━━━ Source material ━━━

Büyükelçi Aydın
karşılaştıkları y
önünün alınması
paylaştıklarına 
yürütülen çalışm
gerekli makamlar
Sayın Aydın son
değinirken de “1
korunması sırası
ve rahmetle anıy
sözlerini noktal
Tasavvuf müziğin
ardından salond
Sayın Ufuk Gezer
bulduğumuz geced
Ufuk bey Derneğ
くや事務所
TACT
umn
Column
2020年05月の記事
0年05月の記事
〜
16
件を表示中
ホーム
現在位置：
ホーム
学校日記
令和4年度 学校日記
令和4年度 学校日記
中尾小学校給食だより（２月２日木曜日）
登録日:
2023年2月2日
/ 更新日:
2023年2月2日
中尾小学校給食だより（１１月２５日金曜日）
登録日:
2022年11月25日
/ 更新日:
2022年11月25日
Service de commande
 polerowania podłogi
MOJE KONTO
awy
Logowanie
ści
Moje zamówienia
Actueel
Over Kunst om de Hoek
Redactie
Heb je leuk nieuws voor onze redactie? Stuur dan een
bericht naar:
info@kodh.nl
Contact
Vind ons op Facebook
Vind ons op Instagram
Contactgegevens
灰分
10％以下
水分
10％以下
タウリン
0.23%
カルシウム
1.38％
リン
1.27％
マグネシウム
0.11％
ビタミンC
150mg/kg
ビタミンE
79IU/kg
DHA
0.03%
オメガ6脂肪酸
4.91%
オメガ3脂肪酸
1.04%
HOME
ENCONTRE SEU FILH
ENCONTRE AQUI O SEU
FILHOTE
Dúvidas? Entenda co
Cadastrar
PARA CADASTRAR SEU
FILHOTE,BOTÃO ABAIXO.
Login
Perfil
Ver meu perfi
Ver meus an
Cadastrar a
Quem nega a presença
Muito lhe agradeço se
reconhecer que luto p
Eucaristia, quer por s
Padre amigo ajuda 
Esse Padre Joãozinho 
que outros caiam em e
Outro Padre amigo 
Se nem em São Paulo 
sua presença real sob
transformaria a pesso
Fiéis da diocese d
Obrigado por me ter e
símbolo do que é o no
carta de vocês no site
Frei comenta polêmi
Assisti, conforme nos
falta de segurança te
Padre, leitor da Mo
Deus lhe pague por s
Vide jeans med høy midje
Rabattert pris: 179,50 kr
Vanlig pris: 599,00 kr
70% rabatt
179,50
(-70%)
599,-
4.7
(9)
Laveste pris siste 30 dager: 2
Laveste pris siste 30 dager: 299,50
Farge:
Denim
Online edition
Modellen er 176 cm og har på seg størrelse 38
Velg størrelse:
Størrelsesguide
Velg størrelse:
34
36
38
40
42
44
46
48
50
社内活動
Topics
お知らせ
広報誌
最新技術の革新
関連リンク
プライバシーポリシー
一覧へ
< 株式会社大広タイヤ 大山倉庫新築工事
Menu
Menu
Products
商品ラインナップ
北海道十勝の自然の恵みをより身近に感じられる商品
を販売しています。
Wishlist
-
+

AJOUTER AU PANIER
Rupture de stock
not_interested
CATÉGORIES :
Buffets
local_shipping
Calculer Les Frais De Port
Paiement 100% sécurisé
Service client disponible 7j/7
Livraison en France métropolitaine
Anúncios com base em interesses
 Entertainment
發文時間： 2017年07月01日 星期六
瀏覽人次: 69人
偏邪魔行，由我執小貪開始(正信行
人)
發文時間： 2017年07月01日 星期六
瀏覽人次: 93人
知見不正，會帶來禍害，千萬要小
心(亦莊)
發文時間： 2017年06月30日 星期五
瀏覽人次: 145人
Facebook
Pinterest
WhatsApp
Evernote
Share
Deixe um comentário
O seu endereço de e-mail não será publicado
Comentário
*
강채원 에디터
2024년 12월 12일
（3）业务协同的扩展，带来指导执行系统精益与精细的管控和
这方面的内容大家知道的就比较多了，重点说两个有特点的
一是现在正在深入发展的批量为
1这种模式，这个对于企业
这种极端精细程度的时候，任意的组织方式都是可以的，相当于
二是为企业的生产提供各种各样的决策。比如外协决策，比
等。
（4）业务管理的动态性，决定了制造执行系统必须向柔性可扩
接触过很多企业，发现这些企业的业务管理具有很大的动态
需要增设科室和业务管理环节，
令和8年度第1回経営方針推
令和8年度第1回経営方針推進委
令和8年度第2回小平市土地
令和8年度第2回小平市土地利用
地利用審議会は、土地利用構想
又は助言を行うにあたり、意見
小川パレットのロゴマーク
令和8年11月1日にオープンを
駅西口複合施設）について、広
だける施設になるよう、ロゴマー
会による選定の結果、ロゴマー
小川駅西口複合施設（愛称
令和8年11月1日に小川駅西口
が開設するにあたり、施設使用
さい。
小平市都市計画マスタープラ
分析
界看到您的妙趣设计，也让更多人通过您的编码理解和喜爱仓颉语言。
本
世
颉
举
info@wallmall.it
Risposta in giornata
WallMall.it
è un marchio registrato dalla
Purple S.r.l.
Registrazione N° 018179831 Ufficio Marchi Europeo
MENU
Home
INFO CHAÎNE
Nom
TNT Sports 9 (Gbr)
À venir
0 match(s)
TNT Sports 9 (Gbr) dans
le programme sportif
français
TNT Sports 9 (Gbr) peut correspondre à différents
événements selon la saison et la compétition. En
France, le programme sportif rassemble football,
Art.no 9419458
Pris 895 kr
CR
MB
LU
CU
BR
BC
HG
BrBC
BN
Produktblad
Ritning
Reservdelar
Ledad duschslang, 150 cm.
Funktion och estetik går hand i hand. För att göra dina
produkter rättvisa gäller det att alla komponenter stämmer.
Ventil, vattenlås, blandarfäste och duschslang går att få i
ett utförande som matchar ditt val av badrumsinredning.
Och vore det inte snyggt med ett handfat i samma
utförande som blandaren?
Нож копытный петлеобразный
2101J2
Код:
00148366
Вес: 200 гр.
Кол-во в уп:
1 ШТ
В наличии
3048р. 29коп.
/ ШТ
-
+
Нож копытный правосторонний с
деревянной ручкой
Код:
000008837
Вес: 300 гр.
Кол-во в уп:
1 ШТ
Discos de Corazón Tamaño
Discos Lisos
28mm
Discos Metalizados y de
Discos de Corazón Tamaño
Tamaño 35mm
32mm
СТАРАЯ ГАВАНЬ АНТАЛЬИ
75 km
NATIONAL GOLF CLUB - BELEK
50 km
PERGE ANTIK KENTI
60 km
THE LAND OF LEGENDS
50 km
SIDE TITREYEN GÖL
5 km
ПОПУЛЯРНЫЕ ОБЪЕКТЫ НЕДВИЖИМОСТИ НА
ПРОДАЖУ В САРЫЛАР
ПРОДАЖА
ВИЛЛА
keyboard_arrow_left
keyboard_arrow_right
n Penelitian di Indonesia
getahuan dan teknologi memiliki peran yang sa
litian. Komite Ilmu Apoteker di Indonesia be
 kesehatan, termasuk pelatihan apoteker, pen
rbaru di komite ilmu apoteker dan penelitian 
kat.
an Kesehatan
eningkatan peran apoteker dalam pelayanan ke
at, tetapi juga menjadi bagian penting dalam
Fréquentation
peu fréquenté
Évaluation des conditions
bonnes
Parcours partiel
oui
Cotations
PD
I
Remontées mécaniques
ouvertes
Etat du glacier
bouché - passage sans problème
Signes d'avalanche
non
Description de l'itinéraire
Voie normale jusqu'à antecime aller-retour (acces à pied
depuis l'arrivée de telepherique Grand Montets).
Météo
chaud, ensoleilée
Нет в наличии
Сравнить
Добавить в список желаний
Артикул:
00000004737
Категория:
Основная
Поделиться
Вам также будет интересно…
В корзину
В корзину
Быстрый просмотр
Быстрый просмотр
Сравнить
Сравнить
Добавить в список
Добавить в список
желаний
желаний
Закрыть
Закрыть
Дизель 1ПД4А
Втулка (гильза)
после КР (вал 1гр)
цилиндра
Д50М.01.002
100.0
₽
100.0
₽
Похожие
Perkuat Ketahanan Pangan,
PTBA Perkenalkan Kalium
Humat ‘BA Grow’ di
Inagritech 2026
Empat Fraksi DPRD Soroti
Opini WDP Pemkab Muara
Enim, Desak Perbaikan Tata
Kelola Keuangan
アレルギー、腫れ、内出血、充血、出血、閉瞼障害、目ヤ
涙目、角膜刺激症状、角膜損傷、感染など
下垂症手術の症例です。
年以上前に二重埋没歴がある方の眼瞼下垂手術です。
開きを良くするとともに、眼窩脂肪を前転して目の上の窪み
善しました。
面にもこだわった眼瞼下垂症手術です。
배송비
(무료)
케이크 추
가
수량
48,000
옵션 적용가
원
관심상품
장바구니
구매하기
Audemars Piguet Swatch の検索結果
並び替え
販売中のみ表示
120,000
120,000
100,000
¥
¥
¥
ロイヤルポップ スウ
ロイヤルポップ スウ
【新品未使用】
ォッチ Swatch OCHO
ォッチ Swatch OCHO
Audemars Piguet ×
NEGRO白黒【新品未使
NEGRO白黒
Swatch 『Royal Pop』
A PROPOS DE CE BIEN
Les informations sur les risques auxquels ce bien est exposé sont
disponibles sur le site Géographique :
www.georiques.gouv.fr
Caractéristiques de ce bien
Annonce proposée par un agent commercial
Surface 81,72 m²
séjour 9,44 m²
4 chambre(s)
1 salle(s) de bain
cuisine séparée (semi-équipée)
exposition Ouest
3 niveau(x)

━━━

• [Directive]:
Among the lines of the preceding data, which ones hold the word "site"? List them.

• [Task response]:
carta de vocês no site
disponibles sur le site Géographique :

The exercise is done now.